La disfunzione del recettore striatale D2 induce un'alterata trasmissione GABAergica in un modello murino di distonia DYT1

DYT1 dystonia is a severe form of inherited generalized dystonia, caused by a deletion in the DYT1 gene encoding the protein torsinA. The physiological function of torsinA is unclear, though it has been proposed to perform chaperone-like functions, assist in protein trafficking, membrane fusion and participate in secretory processing.

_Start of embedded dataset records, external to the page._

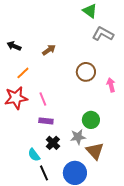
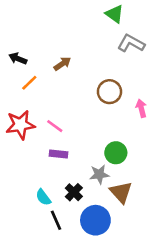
orange line: (23, 73) -> (29, 83), moved
pink line: (43, 99) -> (55, 126), turned -32
black cross: (53, 143) -> (74, 192), moved

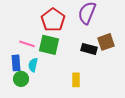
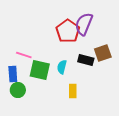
red pentagon: (53, 20) -> (68, 31), moved
green square: (49, 45) -> (40, 70), moved
cyan semicircle: (33, 65) -> (62, 67), moved

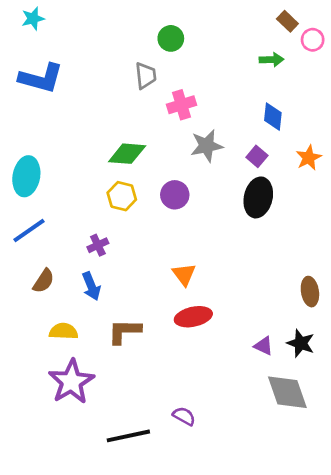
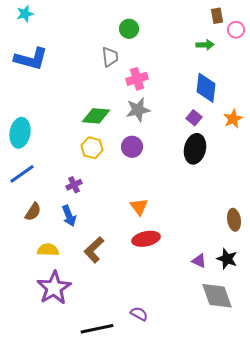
brown rectangle: (287, 21) -> (217, 16), turned 35
blue diamond: (273, 117) -> (206, 88), size x1.4
gray star: (207, 146) -> (138, 110), moved
brown L-shape: (124, 331) -> (94, 250), turned -44

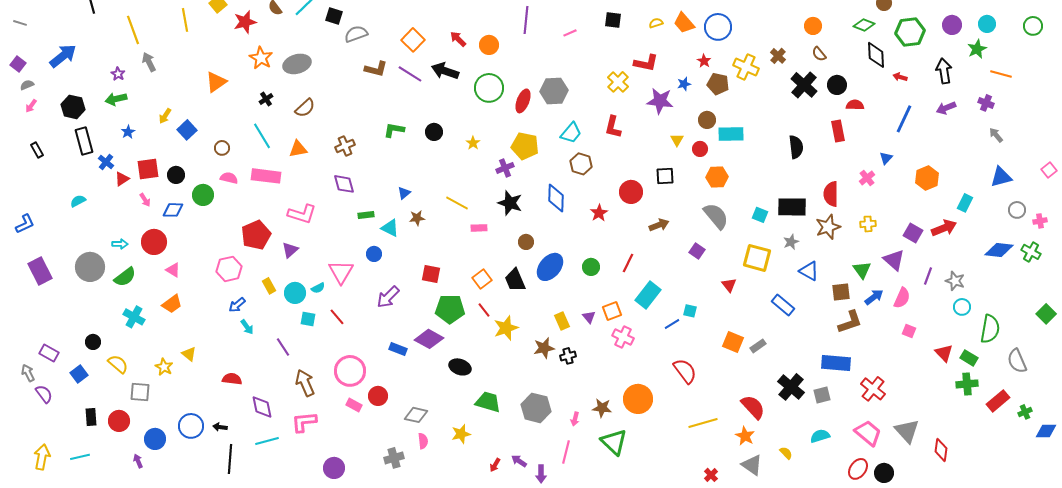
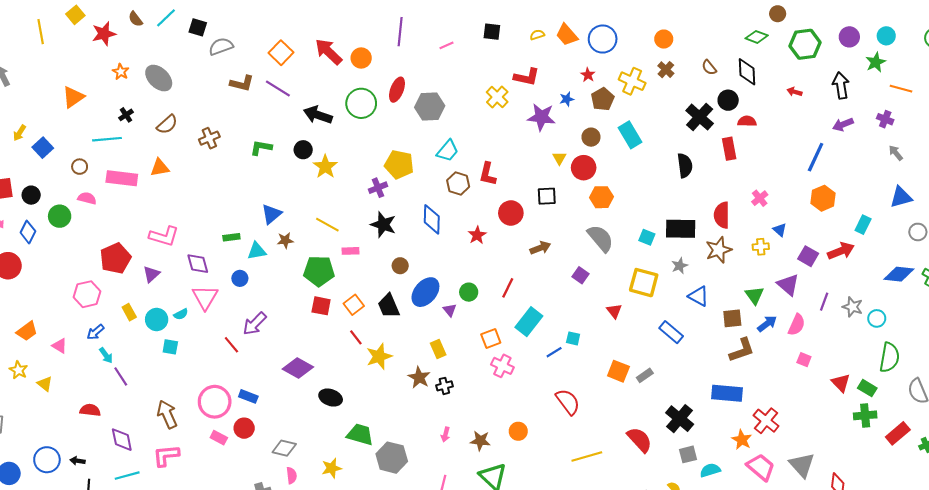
orange circle: (813, 26) -> (664, 39), moved
red arrow: (458, 39) -> (328, 52), size x1.6
black diamond: (876, 55) -> (747, 72), moved
orange star: (261, 58) -> (121, 72), size x0.7
gray ellipse: (297, 64) -> (159, 78), turned 60
black arrow: (445, 71) -> (318, 115), moved
brown pentagon: (718, 84) -> (603, 99), turned 30
black cross: (804, 85) -> (700, 117), moved
red ellipse: (523, 101) -> (397, 90), moved
blue line: (904, 119) -> (816, 157), moved
red L-shape: (613, 127) -> (488, 174), moved
cyan rectangle: (731, 134) -> (630, 135), moved, turned 60
cyan line: (262, 136) -> (107, 139), moved, turned -64
yellow star: (473, 143) -> (325, 167), moved, size x1.6
brown cross: (345, 146) -> (209, 138), moved
red circle: (700, 149) -> (584, 168), size x1.5
blue triangle: (886, 158) -> (780, 230), moved, turned -32
pink rectangle: (266, 176) -> (122, 178), moved
purple diamond: (344, 184) -> (198, 264), moved
blue triangle: (404, 193) -> (272, 214), size x1.5
blue diamond: (173, 210) -> (28, 232), turned -65
cyan triangle: (390, 228) -> (257, 251), turned -36
pink triangle: (173, 270) -> (60, 346), moved
red square: (431, 274) -> (321, 306), moved
cyan circle: (962, 307) -> (877, 318), moved
green pentagon: (450, 309) -> (319, 271), moved
red line: (337, 317) -> (231, 345), moved
purple triangle: (589, 317) -> (450, 310), moved
purple line: (283, 347) -> (121, 376), moved
brown star: (544, 348) -> (419, 377), turned -30
blue rectangle: (398, 349) -> (248, 396), moved
yellow star: (164, 367) -> (18, 370), moved
gray square: (822, 395) -> (688, 454), moved
orange circle: (638, 399) -> (518, 431), size x0.6
gray hexagon: (536, 408) -> (392, 458), moved
pink arrow: (575, 419) -> (445, 434), moved
orange star: (745, 436) -> (742, 440), moved

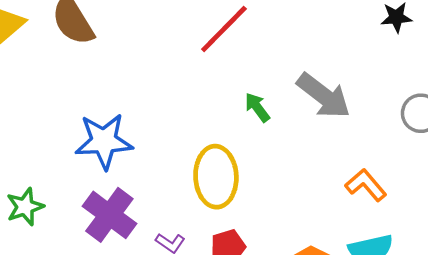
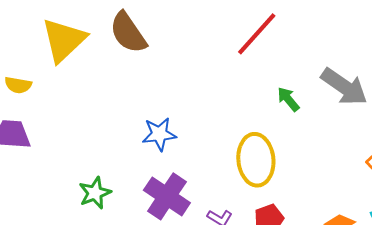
blue star: (104, 141) -> (159, 134), size x0.7

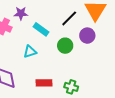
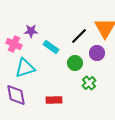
cyan triangle: (30, 52) -> (25, 68), moved, size x1.5
green cross: (71, 87) -> (89, 83), moved, turned 32

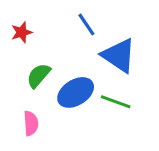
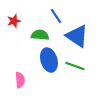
green semicircle: (39, 76) -> (40, 35), moved, turned 54
blue ellipse: (76, 92) -> (49, 60), turned -75

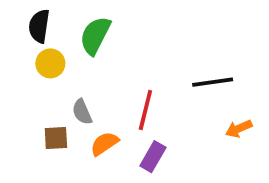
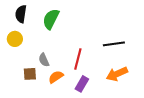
yellow circle: (50, 63) -> (15, 39), moved
orange arrow: (239, 129) -> (117, 74), moved, size x1.5

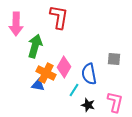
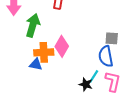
orange cross: (46, 73) -> (44, 52), turned -30
blue semicircle: (89, 74) -> (106, 56), moved
cyan line: (74, 90) -> (94, 76), moved

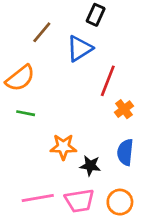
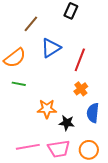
blue triangle: (79, 48) -> (51, 48), moved
orange cross: (124, 109) -> (81, 89), moved

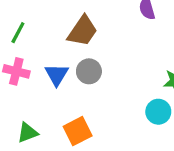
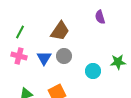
cyan circle: (158, 112) -> (93, 71), moved

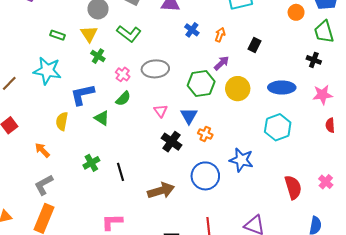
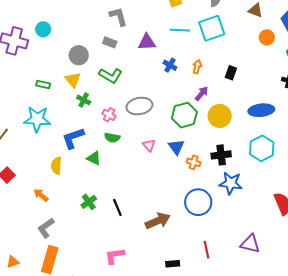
green semicircle: (123, 99) -> (112, 138), turned 63
black cross: (172, 142) -> (221, 155), moved, turned -36

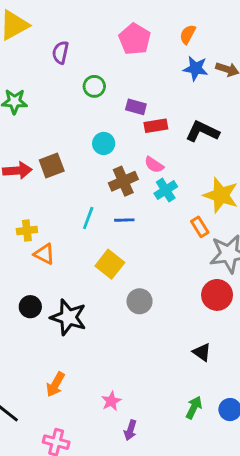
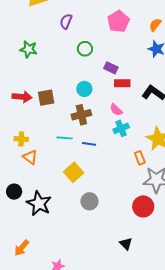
brown cross: (123, 181) -> (81, 115), moved
cyan line: (88, 218) -> (65, 138), turned 63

Alterations in GABAergic signaling have been involved in the pathogenesis of dystonia. I recorded GABA- and glutamate-mediated synaptic currents from striatal neurons obtained from a mouse model of DYT1 dystonia. In medium spiny neurons (MSNs) from mice expressing human mutant torsinA (hMT), we observed a significantly higher frequency, but not amplitude, of GABAergic spontaneous inhibitory postsynaptic currents (sIPSCs) and miniature currents (mIPSCs), whereas glutamatergic spontaneous excitatory synaptic potentials (sEPSCs) activity was normal. No alterations were found in mice overexpressing normal human torsinA (hWT). To identify the possible sources of the increased GABAergic tone, I recorded GABAergic Fast-Spiking (FS) interneurons that exert a feed-forward inhibition on MSNs. Both sEPSC and sIPSC recorded from hMT FS interneurons were comparable to hWT and controls.In physiological conditions, dopamine (DA) D2 receptor act presynaptically to reduce striatal GABA release. Notably, application of the D2-like receptor agonist quinpirole failed to reduce the frequency of sIPSCs in MSNs from hMT as compared to hWT and controls. Likewise, the inhibitory effect of quinpirole was lost on evoked IPSCs both in MSNs and FS interneurons from hMT mice. My findings demonstrate a disinhibition of GABAergic synaptic activity, that can be partially attributed to a D2 DA receptor dysregulation. A rise in GABA transmission would result in a profound alteration of striatal output, that might be relevant to the pathogenesis of dystonia.